[clari.biz.top] Brady, Boskin defend Bush's budget

clarinews@clarinet.com (BUD NEWMAN) (02/02/90)

	WASHINGTON (UPI) -- Treasury Secretary Nicholas Brady told a Senate
panel Thursday that the benefits of President Bush's proposed capital
gains tax cut would be ``widely distributed'' and not go just to the
rich, as Democrats claim.
	Testifying before the Senate Budget Committee, Brady said that
based on 1987 tax data, 41 percent of the capital gains reported by
taxpayers came from those with adjusted gross incomes of less than
$50,000.
	``The benefits of a capital gains tax rate cut would be widely
distributed throughout the population,'' Brady said. ``In a typical
year, 14 million tax returns, representing approximately 26 million
taxpayers, report income from the sale of capital assets.''
	Democrats, who defeated Bush's proposed capital gains tax cut in a
bitter partisan fight last year and who are expected to oppose it again
this year, have claimed that the great majority of the tax benefit would
go to the rich.
	``A cut in the capitl gains tax rate does nothing to alleviate the
squeeze on working Americans,'' committee Chairman James Sasser,
D-Tenn., told Brady in opening the hearing on Bush's budget proposal for
the 1991 fiscal year starting Oct. 1.
	``Eighty percent of the benefits from such a cut will flow to the
wealthiest 1 percent of our citizens,'' Sasser said. ``Rather than
tapping the enormous savings potential of the broad base of Americans,
capital gains legislation merely rewards the highest income group for
doing what they were going to do anyway.''
	In his new budget proposal, Bush urged that taxes on the profits by
individuals from the sale of assets, such as stocks, bonds, timber and
real estate, be reduced from the current rate -- 28 percent to 33
percent, depending on income -- to as low as 19.6 percent if assets are
held at least three years.
	Capital gains are currently taxed at the same rate as regular
income but Bush wants to give capital gains preferential treatment with
lower rates. The administration says doing so would stimulate
investment, create jobs, enhance savings and spur the economy.

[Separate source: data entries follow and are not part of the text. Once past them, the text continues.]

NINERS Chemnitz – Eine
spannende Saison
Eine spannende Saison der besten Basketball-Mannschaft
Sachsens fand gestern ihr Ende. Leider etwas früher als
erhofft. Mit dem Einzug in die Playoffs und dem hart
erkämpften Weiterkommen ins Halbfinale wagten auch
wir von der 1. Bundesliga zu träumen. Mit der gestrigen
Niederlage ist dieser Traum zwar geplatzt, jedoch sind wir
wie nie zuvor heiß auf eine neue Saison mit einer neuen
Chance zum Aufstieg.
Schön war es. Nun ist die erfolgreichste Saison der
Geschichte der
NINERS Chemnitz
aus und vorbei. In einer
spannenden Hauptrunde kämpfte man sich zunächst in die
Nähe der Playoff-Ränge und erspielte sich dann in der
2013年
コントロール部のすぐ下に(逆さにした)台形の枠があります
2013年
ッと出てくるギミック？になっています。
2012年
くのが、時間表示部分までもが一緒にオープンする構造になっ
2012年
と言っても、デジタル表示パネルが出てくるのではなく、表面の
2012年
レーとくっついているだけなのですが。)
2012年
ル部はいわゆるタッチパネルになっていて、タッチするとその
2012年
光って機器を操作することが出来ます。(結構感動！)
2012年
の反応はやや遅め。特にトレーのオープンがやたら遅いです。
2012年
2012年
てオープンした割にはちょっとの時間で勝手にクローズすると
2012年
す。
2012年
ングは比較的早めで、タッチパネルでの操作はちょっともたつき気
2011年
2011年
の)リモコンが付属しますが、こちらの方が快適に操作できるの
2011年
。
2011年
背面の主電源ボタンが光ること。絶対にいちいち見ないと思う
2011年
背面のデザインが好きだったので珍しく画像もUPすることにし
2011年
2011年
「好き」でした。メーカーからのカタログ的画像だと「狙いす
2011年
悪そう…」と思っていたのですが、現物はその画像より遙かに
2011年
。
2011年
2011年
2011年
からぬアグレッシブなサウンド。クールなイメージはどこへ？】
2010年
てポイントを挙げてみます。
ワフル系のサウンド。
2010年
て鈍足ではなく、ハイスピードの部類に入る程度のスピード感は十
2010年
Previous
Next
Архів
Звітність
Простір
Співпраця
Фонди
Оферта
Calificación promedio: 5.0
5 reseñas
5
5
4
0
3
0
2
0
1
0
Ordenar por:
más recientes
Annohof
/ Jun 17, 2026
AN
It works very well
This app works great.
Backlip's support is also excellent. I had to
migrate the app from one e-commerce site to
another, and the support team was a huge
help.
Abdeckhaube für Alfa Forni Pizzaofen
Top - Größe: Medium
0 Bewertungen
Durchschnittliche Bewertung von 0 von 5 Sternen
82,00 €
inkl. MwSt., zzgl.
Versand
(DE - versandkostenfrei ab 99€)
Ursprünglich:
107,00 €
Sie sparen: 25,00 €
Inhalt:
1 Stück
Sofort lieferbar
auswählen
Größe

	Detractors -- mostly Democrats -- call it a giveaway to the rich.
Some Democrats have proposed cutting the Social Security payroll tax or
restoring tax deductible individual retirement accounts -- moves they say
would benefit more middle income Americans.
	For taxpayers in the 28 percent income tax bracket, the Bush
capital gains proposal works like this:
	If an asset is held one year and then sold, 10 percent of the
profits would be excluded from taxes, resulting in an effective tax rate
of 25.2 percent instead of 28 percent.
	Assets held two years and then sold would have 20 percent of their
profits excluded from taxes, for an effective tax rate of 22.4 percent.
Profits from the sale of assets held three years would enjoy a 30
percent exclusion from taxes, for an effective tax rate of 19.6 percent.
	Testifying along with Brady Thursday was Michael Boskin, chairman
of Bush's Council of Economic Advisers, who defended the economic
assumptions of lower interest rates and high growth that underlie Bush's
budget.
	He said the administration projection of a 5.4 percent interest
rate on 90-day Treasury bills in fiscal 1991 -- a projection well below
the interest rates projected by leading private economic forecasters --
was solely dependant on the adoption of all of Bush's major budget
proposals and the rejection of proposals that would drive up the
deficit.
	``Were it to appear that those would not occur, my view is the
financial markets would not move as favorably,'' Boskin said.